* **TEXT SHOWN**

- Opening Delimiter -

When we ignore political economic analyses, we presume existing economic models. If worker health is threatened due to broader trends in society or economy, any fundamental rights analysis should necessarily critique those trends and mobilize society and the state in response. A realist approach offers a depth of attention to health and safety problems that can be absent from technical discussions about the protection of safety and health at work. The governments of ILO member states are now obligated to draft and implement coherent national occupational safety and health policies. Given the renewed status of occupational safety and health as a fundamental human right, attention should be paid to how states assume these new obligations of coherence in national occupational safety and health policy, especially in the context of a turbulent world.

Coherent national occupational safety and health (OSH) policies should recognize how social relations and the political economy are interwoven with health and safety protections in the working environment. Policy should empower people and groups to supplement generalized rules with specific local action and should go beyond the basic values of prevention to incorporate the values of precaution. The nature of trade union rights and of collective representation must be deepened and expanded to protect safety and health. Safety and health as a fundamental right cannot be seen as merely one technical appendage in a context of war, peace, global trade, and the multilateral system. Safety and health at work should be the starting point for all state policy and all global policy action. In the turbulent world of risks in a new uncertainty complex, such approaches will be indispensable if the world is serious about protecting worker safety and health as a fundamental human right.

- Closing Delimiter -

* **TASK LIST**
A - Translate this sentence from the occupational safety and health text into Spanish: "The nature of trade union rights and of collective representation must be deepened and expanded to protect safety and health."
B - Answer these questions from the occupational safety and health text:
(i) What are the governments of ILO member states now obligated to do?
(ii) Beyond the basic values of prevention, which values should policy incorporate?
(iii) What should be the starting point for all state policy and all global policy action?
The records were taken from a separate source.

* **DATASET**
- Opening Delimiter -

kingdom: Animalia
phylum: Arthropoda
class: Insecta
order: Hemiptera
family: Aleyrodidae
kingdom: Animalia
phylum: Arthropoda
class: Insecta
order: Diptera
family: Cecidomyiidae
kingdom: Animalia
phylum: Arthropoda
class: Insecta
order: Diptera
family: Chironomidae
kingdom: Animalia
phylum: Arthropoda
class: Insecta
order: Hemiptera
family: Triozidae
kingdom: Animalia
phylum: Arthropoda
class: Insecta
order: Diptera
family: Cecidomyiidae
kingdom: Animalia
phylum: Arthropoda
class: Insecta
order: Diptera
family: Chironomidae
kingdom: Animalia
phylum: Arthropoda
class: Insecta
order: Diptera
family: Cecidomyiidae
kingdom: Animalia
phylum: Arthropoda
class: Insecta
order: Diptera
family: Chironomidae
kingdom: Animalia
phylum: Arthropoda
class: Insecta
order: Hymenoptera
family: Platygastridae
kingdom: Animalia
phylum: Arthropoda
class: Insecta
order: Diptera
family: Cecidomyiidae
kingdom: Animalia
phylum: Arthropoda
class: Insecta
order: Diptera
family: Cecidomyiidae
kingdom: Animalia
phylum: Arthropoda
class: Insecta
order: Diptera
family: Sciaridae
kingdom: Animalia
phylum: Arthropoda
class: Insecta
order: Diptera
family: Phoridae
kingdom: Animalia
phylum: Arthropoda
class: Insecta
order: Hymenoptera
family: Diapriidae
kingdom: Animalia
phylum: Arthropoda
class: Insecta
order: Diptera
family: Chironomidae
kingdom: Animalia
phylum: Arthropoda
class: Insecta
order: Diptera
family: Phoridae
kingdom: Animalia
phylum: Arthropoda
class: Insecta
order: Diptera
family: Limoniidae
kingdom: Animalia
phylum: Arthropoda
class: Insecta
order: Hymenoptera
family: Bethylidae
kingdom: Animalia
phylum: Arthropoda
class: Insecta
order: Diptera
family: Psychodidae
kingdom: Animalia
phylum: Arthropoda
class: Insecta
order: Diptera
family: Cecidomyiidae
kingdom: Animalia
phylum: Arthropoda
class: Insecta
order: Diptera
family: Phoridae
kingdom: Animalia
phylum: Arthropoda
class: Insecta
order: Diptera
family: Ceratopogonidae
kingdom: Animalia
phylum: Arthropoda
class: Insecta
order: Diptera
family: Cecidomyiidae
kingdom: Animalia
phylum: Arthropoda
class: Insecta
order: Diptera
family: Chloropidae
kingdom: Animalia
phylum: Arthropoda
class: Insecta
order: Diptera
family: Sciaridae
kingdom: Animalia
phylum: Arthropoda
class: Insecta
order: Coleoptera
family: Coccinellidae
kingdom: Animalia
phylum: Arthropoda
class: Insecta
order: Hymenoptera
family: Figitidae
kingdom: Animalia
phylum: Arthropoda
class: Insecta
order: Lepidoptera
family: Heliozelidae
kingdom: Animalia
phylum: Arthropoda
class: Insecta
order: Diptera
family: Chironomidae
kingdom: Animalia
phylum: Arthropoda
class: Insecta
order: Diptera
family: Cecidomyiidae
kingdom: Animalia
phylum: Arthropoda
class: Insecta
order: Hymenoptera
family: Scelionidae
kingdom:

- Closing Delimiter -

* **SOLUTIONS**
A - La naturaleza de los derechos sindicales y de la representación colectiva debe profundizarse y ampliarse para proteger la seguridad y la salud.

B -
(i) Draft and implement coherent national occupational safety and health policies.
(ii) The values of precaution.
(iii) Safety and health at work.